The challenge, though, lays in defining exactly what makes Dartmouth enduring, exactly how she glides through good times and bad. Dartmouth’s mission statement, changed only inappreciably over several decades, has long been one of the few concrete reference points in the search for this definition. And now, this statement has been overhauled from start to finish [see page #]. So then, is the College in imminent danger of completely realigning its vision and directives, crumbling the foundations which have supported it for so long? Are we actually at that ‘critical juncture?’ In a word, no.

While there is plenty to gripe about and nitpick over in President Wright’s proposed new mission statement (see page 7), it generally constitutes a vast improvement over the previous iteration, if only because it has purged much of the bloated, garbled language which made the former nearly indecipherable. And to Wright’s credit, the verbiage of the proposed draft much better embodies the character of the College; instead of generalities, it is expressed almost entirely in the first-person plural, reflecting the stake that every member of this intimate community holds. The new version maintains a nominal commitment to diversity as an integral component of a Dartmouth education, but eschews language specifying exactly what types of diversity count (presumably because ‘identities’ propagate faster than non-discrimination polices can be updated). The “Core Values” section of the updated mission statement focuses largely upon teaching and education, in all its forms, addressing graduate research and programs in only veiled terms of “scholarly and creative work.”

It is difficult to read the first paragraph addressing Dartmouth’s “Legacy” without cringing at the prominent mention allotted to Dartmouth’s graduate programs. Though the notion of a re-upped commitment to graduate studies remains disconcerting, the mission statement carefully emphasizes that the graduate programs are simply meant to “enrich” the undergraduate focus, rather than detract from it. The way this “enrichment” plays out in reality is open to debate, but the existence and national prominence of the professional schools cannot be denied. The second paragraph highlights the merits and importance of Dartmouth’s locale in northern New England and delineates specific commitments to the arts, athletics, and service.

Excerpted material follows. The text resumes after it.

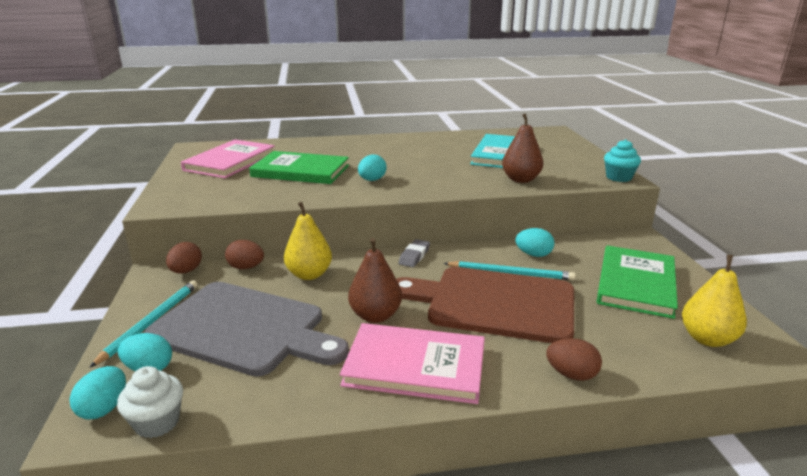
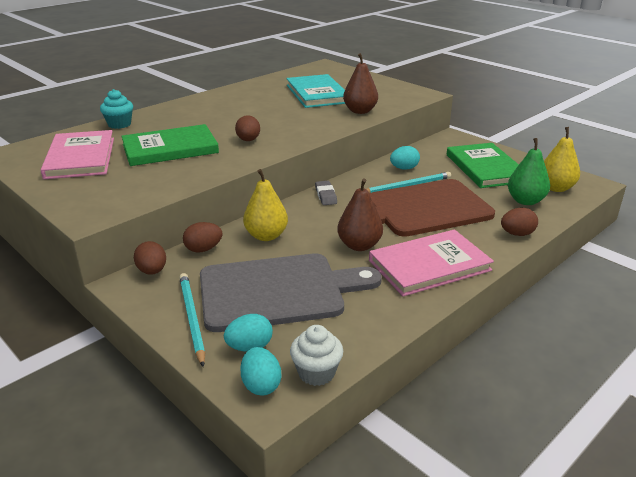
camera: 35 degrees left, 5 degrees up
turquoise egg [358,155,387,181] -> brown egg [235,115,260,141]
turquoise cupcake [604,139,641,182] -> turquoise cupcake moved to [100,89,133,129]
none -> green pear [508,138,550,205]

In drafting the new mission statement, Wright clearly sought to address most of the criticisms that observers typically level at the College and at Wright himself. But again, Wright himself falls into the pit of vanity that plagues so many students. Although Wright reworded the mission statement for clarity without significantly altering the content, it remains clear that he desired to silence all critics in one fell swoop. But nobody ever imagined that Dartmouth herself was on the wrong track, simply those charged with leading her.

Dartmouth has, and will, outlast all of us. Despite the narcissistic preconceptions of students, alumni, and administrators, Dartmouth is too big to force into change. Dartmouth is still not perfect, but never has been and never will be. But for us to assume we can force it to be so is the epitome of vanity.